In the debate that raged about our joining the OAS, those against joining often claimed that it would put Canada into the position of becoming a supporter of the US policy clearly unlawful and oppressive, and ill-regarded by most Canadians. The alternative view was that Canada could act as an important counter-balance to US interventionism. Here, very quickly, we have a clear test between these positions. Canada’s initial response to this hemispheric crisis have been quite discouraging, expressing as they have an ‘understanding’ for yet another act of international lawlessness. This is not what we expect of the Canadian Government.
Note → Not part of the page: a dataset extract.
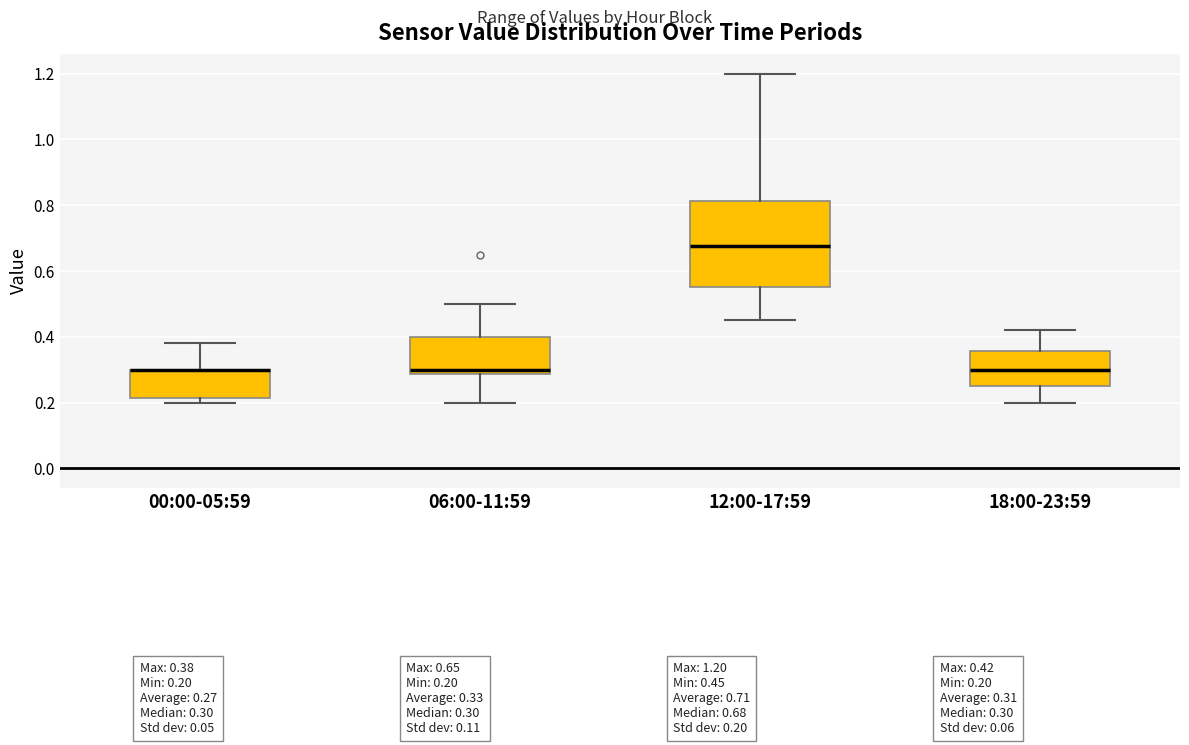

Reading left to right, read every box against the y-axis: the position of its median line, the range the box covers, and the ends of its whiskers. The values are not printed on the chart, so give them approximately, as read against the axis.

00:00-05:59: median 0.30 (drawn on the box's upper edge), box 0.22 to 0.30, whiskers 0.20 to 0.38
06:00-11:59: median 0.30, box 0.28 to 0.40, whiskers 0.20 to 0.50
12:00-17:59: median 0.68, box 0.56 to 0.82, whiskers 0.46 to 1.20
18:00-23:59: median 0.30, box 0.26 to 0.36, whiskers 0.20 to 0.42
Eric Fawcett, Professor of Physics L. Terrell Gardner, Professor of Mathematics John Valleau, Professor of Chemistry University of Toronto
The above was a letter in the Guardian Weekly, January 21, 1990. The letter was based on an earlier letter (December 27, 1989) addressed to the Rt. Hon. Joseph Clark, Minister of State for External Affairs with six signatures. Lack of a reply to the December letter led to a reminder note to Mr. Clark in March 1990. Unfortunately the response which was finally received (dated May 8) referred to Article 51 of the UN Charter which, in addition to Article 21 of the Charter of the OAS ‘permits states to use force in self-defence.’ What External Affairs Minister Clark is referring to here relates to the following (quoted from his letter):
In December 1989, immediately prior to the United States’ military action, the Panamanian National Assembly declared the country to be in a ‘state of war’ with the United States. An off-duty American military officer was killed by members of the Panamanian Defence Forces, and families of other American Servicemen received threats. The lives of American citizens who were stationed in Panama by right of treaty were demonstrated to be in jeopardy. It was apparent that all reasonable and extraordinary diplomatic efforts to negotiate asolution to the crisis in Panama had failed.
Considering the aggression displayed by the regime of General Noriega before December 20, 1989, the Government of Canada accepted the United States’ Government’s explanation of the need to resort to force and expressed regret that the situation has deteriorated to the extent that force was required. We acknowledged that the use of force presented a dangerous precedent, but recognized that the situation in Panama prior to the United States’ intervention was unique.
Well, there we have the explanation of the Canadian Government’s position. It is, of course, easy to appreciate the profound threat a power like Panama would constitute to the safety of the United States.